== About this exercise ==
Scan the lines below for the string "file" and copy every one that has it.

__________

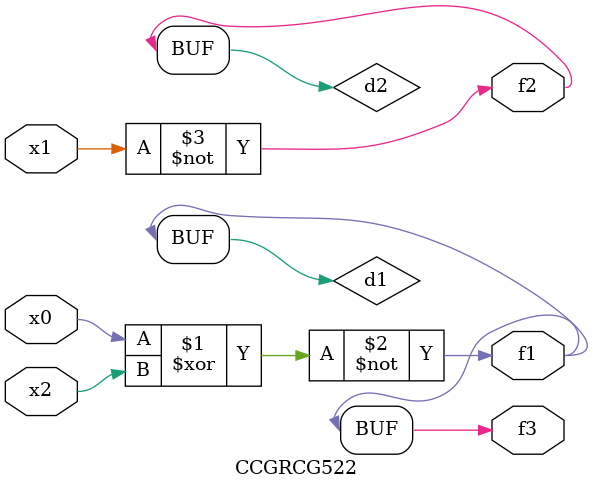
<source format=v>
module CCGRCG522(
	input x0, x1, x2,
	output f1, f2, f3
);

	wire d1, d2, d3;

	xnor (d1, x0, x2);
	nand (d2, x1);
	nor (d3, x1, x2);
	assign f1 = d1;
	assign f2 = d2;
	assign f3 = d1;
endmodule

</source>
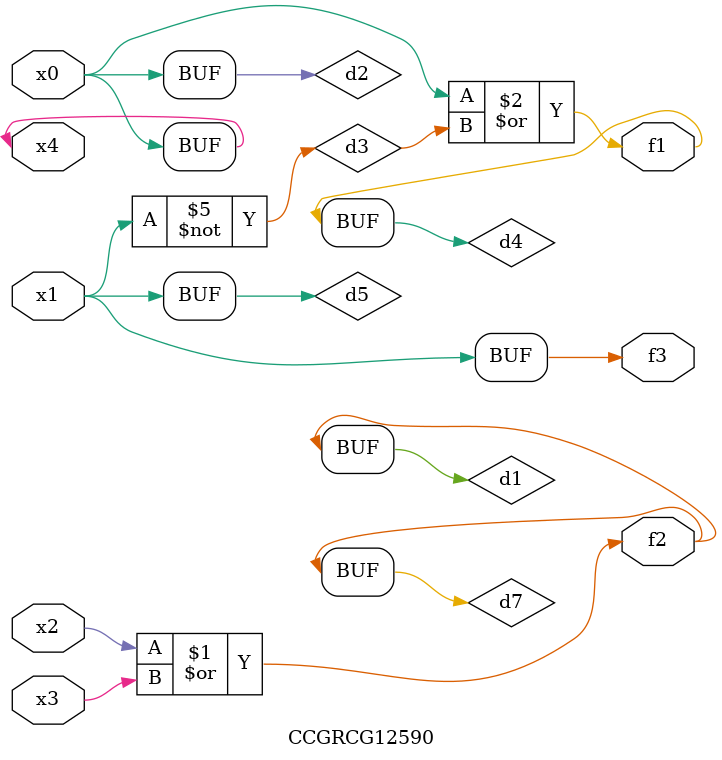
<source format=v>
module CCGRCG12590(
	input x0, x1, x2, x3, x4,
	output f1, f2, f3
);

	wire d1, d2, d3, d4, d5, d6, d7;

	or (d1, x2, x3);
	buf (d2, x0, x4);
	not (d3, x1);
	or (d4, d2, d3);
	not (d5, d3);
	nand (d6, d1, d3);
	or (d7, d1);
	assign f1 = d4;
	assign f2 = d7;
	assign f3 = d5;
endmodule

</source>
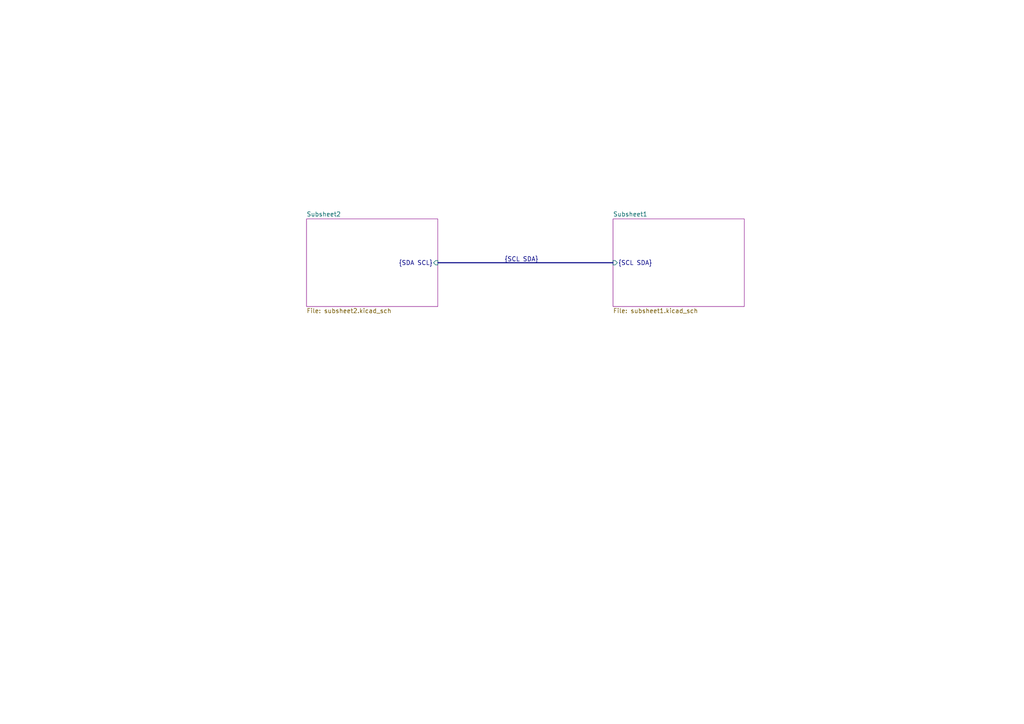
<source format=kicad_sch>
(kicad_sch (version 20210126) (generator eeschema)

  (paper "A4")

  


  (bus (pts (xy 127 76.2) (xy 177.8 76.2))
    (stroke (width 0) (type solid) (color 0 0 0 0))
    (uuid 69193310-fadd-4f7b-8f7b-3fe960586b6e)
  )

  (label "{SCL SDA}" (at 156.21 76.2 180)
    (effects (font (size 1.27 1.27)) (justify right bottom))
    (uuid 03c11db4-37f6-4fbf-9df1-7652ed8747c4)
  )

  (sheet (at 177.8 63.5) (size 38.1 25.4)
    (stroke (width 0.001) (type solid) (color 132 0 132 1))
    (fill (color 255 255 255 0.0000))
    (uuid 04eb80a5-3d22-464b-8fb7-e70e01da2cf4)
    (property "Sheet name" "Subsheet1" (id 0) (at 177.8 62.8641 0)
      (effects (font (size 1.27 1.27)) (justify left bottom))
    )
    (property "Sheet file" "subsheet1.kicad_sch" (id 1) (at 177.8 89.4089 0)
      (effects (font (size 1.27 1.27)) (justify left top))
    )
    (pin "{SCL SDA}" input (at 177.8 76.2 180)
      (effects (font (size 1.27 1.27)) (justify left))
      (uuid f9137936-7c5f-45bf-bcf5-e11d060fbbec)
    )
  )

  (sheet (at 88.9 63.5) (size 38.1 25.4)
    (stroke (width 0.001) (type solid) (color 132 0 132 1))
    (fill (color 255 255 255 0.0000))
    (uuid 8903cf94-5bbd-4df7-9bc9-ca711b28d97a)
    (property "Sheet name" "Subsheet2" (id 0) (at 88.9 62.8641 0)
      (effects (font (size 1.27 1.27)) (justify left bottom))
    )
    (property "Sheet file" "subsheet2.kicad_sch" (id 1) (at 88.9 89.4089 0)
      (effects (font (size 1.27 1.27)) (justify left top))
    )
    (pin "{SDA SCL}" input (at 127 76.2 0)
      (effects (font (size 1.27 1.27)) (justify right))
      (uuid 4cb5ad84-de98-4f52-87ea-8c568aef5858)
    )
  )

  (sheet_instances
    (path "/" (page "1"))
    (path "/04eb80a5-3d22-464b-8fb7-e70e01da2cf4/" (page "2"))
    (path "/8903cf94-5bbd-4df7-9bc9-ca711b28d97a/" (page "3"))
  )

  (symbol_instances
    (path "/04eb80a5-3d22-464b-8fb7-e70e01da2cf4/2d52877c-5f64-4e9b-8318-550f62b8b212"
      (reference "#PWR01") (unit 1) (value "GND") (footprint "")
    )
    (path "/04eb80a5-3d22-464b-8fb7-e70e01da2cf4/7e7dc5ce-6b00-48d2-9c9b-9cc678b3783a"
      (reference "R1") (unit 1) (value "R") (footprint "")
    )
    (path "/04eb80a5-3d22-464b-8fb7-e70e01da2cf4/04ecd82e-109a-4cfb-8016-ccfdc48c1549"
      (reference "R2") (unit 1) (value "R") (footprint "")
    )
    (path "/8903cf94-5bbd-4df7-9bc9-ca711b28d97a/1ab5160b-c46e-4dfc-97f9-e49d72bc401d"
      (reference "#PWR02") (unit 1) (value "GND") (footprint "")
    )
    (path "/8903cf94-5bbd-4df7-9bc9-ca711b28d97a/081a37f8-0ee2-4efb-9b8b-aa87b2ffa46b"
      (reference "R3") (unit 1) (value "R") (footprint "")
    )
    (path "/8903cf94-5bbd-4df7-9bc9-ca711b28d97a/788e5e39-7eb5-4dc0-9e5b-9eac30779d04"
      (reference "R4") (unit 1) (value "R") (footprint "")
    )
  )
)

</source>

__________

== Task result ==
    (property "Sheet file" "subsheet1.kicad_sch" (id 1) (at 177.8 89.4089 0)
    (property "Sheet file" "subsheet2.kicad_sch" (id 1) (at 88.9 89.4089 0)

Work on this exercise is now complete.